Este ejemplo resulta una primera y precoz definición del término, como si el autor lo estuviera introduciendo a los lectores, pues no lo emplea como término aceptado sino como neologismo que se deriva de lo que se está explicando en el artículo. Queda clara, desde sus primeros pinitos vitales, la vinculación de la palabra hiperconsumismo con el análisis sociológico del mundo moderno o contemporáneo y sus malas praxis.

Desde el punto de vista morfológico, hiperconsumismo deriva de consumismo, palabra a la que se le añade el prefijo aumentativo hiper-. La base, claro está, sí es un término presente en el cómputo global de diccionarios, incluido el prescriptivo de la RAE, que lo define como «tendencia inmoderada a adquirir, gastar o consumir bienes, no siempre necesarios». Si hay que definir hiperconsumismo en español, pues, deberíamos hacerlo añadiendo un matiz aumentativo —el que le otorga el proceso de prefijación— respecto al consumismo habitual que ya posee un matiz semántico sociológico que lo vincula con el mundo occidental contemporáneo y su modelo de desarrollo económico descontrolado e insostenible. El hiperconsumismo es un síntoma más de la enfermedad que caracteriza al mundo actual, pero es aún más grave que el consumismo, tal y como se desprende de algunos ejemplos de prensa que lo presentan junto a otros neologismos sociológicos:

  • Humor ácido e ironía inteligente se dan cita en estas visiones críticas de las paranoias que produce en el individuo la sociedad actual: teleadicción, hiperconsumismo, incomunicación, sexo, culto al físico, hipocondrismo… [Anuario Teatral (España), 1998]
  • Exposición en las redes sociales, obsesión youtuber, hiperconsumismo y falta de límites lideran el ranking de peleas familiares entre adultos y preadolescentes. [La Nación (Argentina), 24/6/2017]

Se trata de un concepto general, que puede abrazar, resumir y describir nuestro día a día. Así lo percibimos a partir de otros varios ejemplos de prensa que muestran cómo el hiperconsumismo afecta a todos los niveles del consumo de bienes (energía, comida, salud…):

  • Hay una industria del desgaste corporal, a través, por ejemplo, de lo etílico y lo gastronómico, y otra industria paralela consistente en volver a recomponer nuestro cuerpo, a base de ungüentos y sesiones de gimnasio. Lo que ambas dimensiones tienen en común es que para su realización hay que comprar cosas. Así, pagamos para engordar, y luego para recomponernos. Sobre este absurdo esquizofrénico basado en el hiperconsumismo hemos llegado a convertirnos en esclavos de nuestro cuerpo. [El Diario de Ávila (España), 9/7/1997]
  • Claro que Besson viene, como él mismo bien dice, de un país que genera la mayoría de su electricidad con la energía nuclear, que en estos tiempos posmodernos de alta tecnología e hiperconsumismo se ha convertido en un rentable, pero peligroso, negocio. [ABCBlogs «Tras un biombo chino»(España), 22/2/2012]

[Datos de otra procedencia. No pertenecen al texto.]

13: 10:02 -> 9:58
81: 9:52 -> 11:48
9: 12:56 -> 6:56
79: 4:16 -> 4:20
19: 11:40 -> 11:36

El término ha derivado más allá de su semántica como idea acerca del mundo y se usa también como un verbo, esto demuestra su relevancia dentro de la comunicación. De este modo, encontraremos tanto la forma hiperconsumista como hiperconsumir o hiperconsumidor:

  • Hubo empujones el viernes por la mañana en casi todos los centros comerciales de EE. UU., para aprovechar las rebajas del black friday, la jornada hiperconsumista posterior al día de Acción de Gracias en el que buena parte de los estadounidenses aprovechan para comprar los regalos de Navidad a buen precio. [La Vanguardia (España), 3/12/2014]
  • Angela Merkel no pretende hiperconsumir, ni pisarle el «ego» al resto de líderes. [ABC (España), 29/5/2008]
  • Previamente, en su conferencia, señaló que el interés económico, la creación y la moda, juntos, han dado pie al hiperconsumidor de la novedad, de lo efímero. [Reforma (México), 28/4/2015]

Queda claro, pues, el amplio recorrido temporal y derivativo del término, que solamente puede explicarse debido a la importancia del concepto y su vinculación con el mundo actual. De hecho, parece sacado de una novela de David Foster Wallace, crítico acerbo de las sociedades hijas del capitalismo descontrolado, así que resulta relevante e incluso un posicionamiento político la decisión de incluir este tipo de voces dentro del diccionario. A veces las palabras nos permiten tener una mayor comprensión del sistema en que vivimos y de sus problemáticas. No se trata de una palabra expresiva o de uso superfluo —costaría usarla en una conversación de ascensor—, sino de una cargada de ideología y de matices sociológicos que se emplea como herramienta para la lucha y conciencia política.

Santiago Fernández Porta
Universitat Rovira i Virgili (España)

hiperconsumismo m.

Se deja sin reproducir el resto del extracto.